Reproduce the passage of the pork and noodle salad recipe between "Grill the pork" and "to a plate.", inclusive, substituting "medium-high" for "medium-hot".

**Extract provided:**
====

In a bowl, combine all the ingredients and mix until the sugar dissolves. Allow to sit, covered, for a couple of hours to blend the flavors.
For the Chile and Garlic-Grilled Pork:
2 tablespoons (30 mL) fish sauce
1 tablespoon (15 mL) lime juice
1 tablespoon (15 mL) Asian chile garlic sauce
2 shallots, peeled and finely chopped
¾ teaspoon (3.75 mL) sugar
Freshly ground black pepper, to taste
1 pound (454 g) boneless pork butt, trimmed of fat, thinly sliced, and cut
into 2 × 1-inch (5 × 2.5 cm) pieces
 
1.
In a bowl, combine the fish sauce, lime juice, chile garlic sauce, shallots, sugar, and black pepper and mix well. Add the pork and marinate for an hour at room temperature.
For the Bun Cha Salad:
¼ pound (113 g) dried rice vermicelli
2 cups (473 mL) shredded lettuce or spinach
¼ cup (59 mL) diced peeled cucumber
¼ cup (59 mL) shredded carrots
¼ cup (59 mL) coarsely chopped fresh cilantro
¼ cup (59 mL) chopped fresh mint
¼ cup (59 mL) toasted unsalted peanuts
 
1.
In a large bowl, soak the noodles in warm water for 20 minutes, then drain. Bring a large pot of water to a boil and add the noodles. Using chopsticks or a wooden spoon, gently lift and separate the noodles to prevent
them from clumping and cook for no more than 3 minutes. They should be al dente. Drain the noodles and rinse them well with cold water.
2.
Grill the pork slices over a medium-hot fire for 1 to 2 minutes per side, turning often, until the meat is slightly charred. Remove the pork from the grill and transfer it to a plate.
3.

====

**Recorded information:**
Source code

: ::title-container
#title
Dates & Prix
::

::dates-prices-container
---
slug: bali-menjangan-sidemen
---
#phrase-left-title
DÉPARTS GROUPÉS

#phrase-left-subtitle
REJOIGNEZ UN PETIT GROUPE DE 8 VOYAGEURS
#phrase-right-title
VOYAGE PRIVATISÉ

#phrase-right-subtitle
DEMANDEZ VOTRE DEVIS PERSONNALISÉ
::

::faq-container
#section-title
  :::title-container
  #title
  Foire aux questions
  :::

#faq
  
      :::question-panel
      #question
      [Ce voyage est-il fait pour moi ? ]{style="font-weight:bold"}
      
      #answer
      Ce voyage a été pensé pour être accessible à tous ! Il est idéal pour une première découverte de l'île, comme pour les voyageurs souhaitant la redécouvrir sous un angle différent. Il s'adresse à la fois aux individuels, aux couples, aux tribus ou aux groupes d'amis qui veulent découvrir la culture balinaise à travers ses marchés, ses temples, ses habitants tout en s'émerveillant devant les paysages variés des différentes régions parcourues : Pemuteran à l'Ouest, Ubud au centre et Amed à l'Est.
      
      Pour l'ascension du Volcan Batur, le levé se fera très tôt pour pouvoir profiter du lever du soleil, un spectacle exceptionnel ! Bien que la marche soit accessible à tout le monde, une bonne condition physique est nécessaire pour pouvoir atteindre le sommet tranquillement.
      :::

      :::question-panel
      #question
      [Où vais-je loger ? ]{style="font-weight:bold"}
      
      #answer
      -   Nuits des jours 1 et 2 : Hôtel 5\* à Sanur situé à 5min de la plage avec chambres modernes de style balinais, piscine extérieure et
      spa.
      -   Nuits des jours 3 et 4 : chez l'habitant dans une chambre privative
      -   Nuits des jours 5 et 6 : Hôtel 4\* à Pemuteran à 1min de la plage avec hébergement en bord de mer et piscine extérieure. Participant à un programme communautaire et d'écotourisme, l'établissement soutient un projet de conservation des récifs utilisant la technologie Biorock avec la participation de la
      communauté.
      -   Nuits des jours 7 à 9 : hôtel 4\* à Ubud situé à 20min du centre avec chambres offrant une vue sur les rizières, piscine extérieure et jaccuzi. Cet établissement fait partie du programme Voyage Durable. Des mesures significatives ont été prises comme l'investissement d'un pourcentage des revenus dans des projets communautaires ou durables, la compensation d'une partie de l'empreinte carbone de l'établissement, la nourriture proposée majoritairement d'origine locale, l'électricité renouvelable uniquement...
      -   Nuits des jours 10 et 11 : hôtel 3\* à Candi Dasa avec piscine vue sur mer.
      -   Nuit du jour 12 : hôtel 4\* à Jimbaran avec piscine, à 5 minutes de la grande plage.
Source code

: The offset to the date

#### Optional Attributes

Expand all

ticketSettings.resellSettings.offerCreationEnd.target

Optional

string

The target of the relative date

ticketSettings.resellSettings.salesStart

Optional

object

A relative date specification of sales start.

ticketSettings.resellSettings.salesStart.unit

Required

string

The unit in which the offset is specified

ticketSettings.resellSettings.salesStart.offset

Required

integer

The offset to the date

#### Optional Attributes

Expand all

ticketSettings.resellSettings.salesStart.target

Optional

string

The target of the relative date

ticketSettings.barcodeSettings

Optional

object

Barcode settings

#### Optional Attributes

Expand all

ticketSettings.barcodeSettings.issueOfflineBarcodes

====

**Written solution:**
Grill the pork slices over a medium-high fire for 1 to 2 minutes per side, turning often, until the meat is slightly charred. Remove the pork from the grill and transfer it to a plate.